• _Page extract_:
Hubert Klyne Headley Celebration

Friday, November 17, 2017 • 7:00pm

Download Program (PDF)

Hubert Klyne HeadleyHubert Klyne Headley (1906-1995) enjoyed enviable success as a composer, conductor and educator in the United States before settling in Canada around 1960. He would spend most of the remainder of his long life here, composing, conducting, leading the choir at Kerrisdale Presbyterian Church, and teaching music in the Vancouver, Langley, and Sunshine Coast School Districts. Klyne also spent several years in the 1970s establishing the music program at Cambrian College in Sudbury, Ontario, and taught at Douglas College in New Westminster before his retirement.

This evening, we are thrilled to present three of Hubert Klyne Headley’s greatest chamber works. Together, they offer a fascinating insight into a searingly brilliant and largely unexplored musical mind. The program begins with a charming set of miniatures for oboe and piano, Vignettes for Ballet, inspired by ancient Chinese poetry.

The ebullient, neo-classical Septet for Woodwinds and Strings, last heard in Vancouver in 1962, is made up of themes drawn from Klyne’s mostly unperformed magnum opus, the choral symphony Prelude to Man.

Klyne’s dark-hued, solemn, almost Brahmsian Quintet for Clarinet, Strings and Piano is the most substantial work on the program. As far as is known, the piece has not been heard since its first performance in 1957.

It is not often that one has the opportunity to experience for the first time such extraordinary compositions. We hope you enjoy the concert as much as we have enjoyed rediscovering Hubert Klyne Headley’s compelling story. And above all, we hope that this concert is a first step towards Klyne’s music becoming more widely known and appreciated.

Program

Vignettes for Ballet
(Canadian Premiere)

I. The Pool
II. Puppets
III. Cups of Jade
IV. The Spring Wind

Roger Cole, oboe; Corey Hamm, piano

Septet for Woodwinds and Strings

I. Adagio – Andante
II. Allegro non troppo
III. Adagio – Andante
IV. Risoluto

Mark McGregor, flute; Roger Cole, oboe; Liam Hockley, clarinet; Sophie Dansereau, bassoon; Joan Blackman, violin; Tegen Davidge, viola; Stefan Hintersteininger, cello

Two Archival Recordings:

from Along the Wind

A Song Cycle in Six Parts for Tenor and Piano
Poetry by Chard Powers Smith • Music by Hubert Klyne Headley
V. The Poem That Tears Can Write
recorded c.1953

Carl Zytowski, tenor; Desmond Kincaid, piano

Improvisation in C Major

Hubert Klyne Headley, piano
recording date unknown

Quintet for Clarinet, Strings, and Piano
(Canadian Premiere)

I. Passacaglia
II. Five Rhythms

Liam Hockley, clarinet; Joan Blackman, violin; Tegen Davidge, viola; Stefan Hintersteininger, cello; Corey Hamm, piano

Program Notes

Vignettes for Ballet

Composed 1950 in Santa Barbara, CA.

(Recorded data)
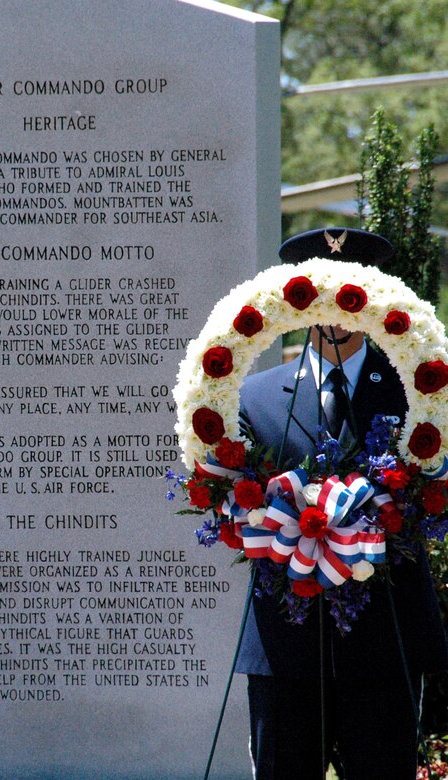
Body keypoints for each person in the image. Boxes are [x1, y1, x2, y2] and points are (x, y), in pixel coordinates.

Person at [234, 228, 448, 780]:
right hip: (287, 644)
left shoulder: (419, 394)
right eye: (320, 292)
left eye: (348, 290)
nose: (335, 308)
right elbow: (234, 507)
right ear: (300, 300)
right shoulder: (255, 399)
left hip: (386, 639)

• _Tasks_:
1. In the concert page, what year is given for the first performance of the Quintet for Clarinet, Strings and Piano?
2. List every movement of Vignettes for Ballet named in the concert page.
The recorded data plays no part in what comes next.

• _Solutions to the tasks_:
1. 1957

2.
I. The Pool
II. Puppets
III. Cups of Jade
IV. The Spring Wind